Nearly 70% of the cardiac deaths in the United States occur out of hospital, usually presenting as sudden cardiac arrest.[1] There is a high prevalence of acute coronary artery occlusions in out-of-hospital cardiac arrest (OHCA) patients with return of spontaneous circulation, especially those whose initial rhythm is ventricular fibrillation (VF) in the setting of ST elevation myocardial infarction (STEMI).


Early access to coronary angiography with revascularization, when significant lesions are identified, has been associated with a significant increase in the odds ratio for survival and, more importantly, functionally favorable survival.[2] Therefore, the American College of Cardiology recommends emergency coronary angiography with prompt opening of the infarct artery in this specific population of OHCA patients with ROSC in the setting of STEMI.[3]

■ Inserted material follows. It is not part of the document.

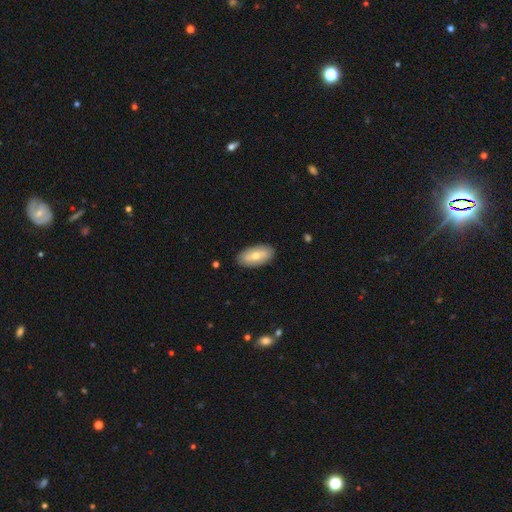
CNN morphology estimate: Smooth or featured? smooth (62%)
How rounded? in between (92%)
Merging? none (88%)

However, in patients with OHCA and ROSC without STEMI, the timing of coronary angiography is still unclear. The presence of a culprit lesion in OHCA patients without STEMI has been reported as 29-33%[4,5] Some observational studies have shown a survival benefit in non-STEMI, OHCA patients who undergo immediate angiography.[6,7] The Coronary Angiography after Cardiac Arrest (COACT) study was designed to specifically investigate the impact of coronary angiography timing in OHCA patients without STEMI.[8]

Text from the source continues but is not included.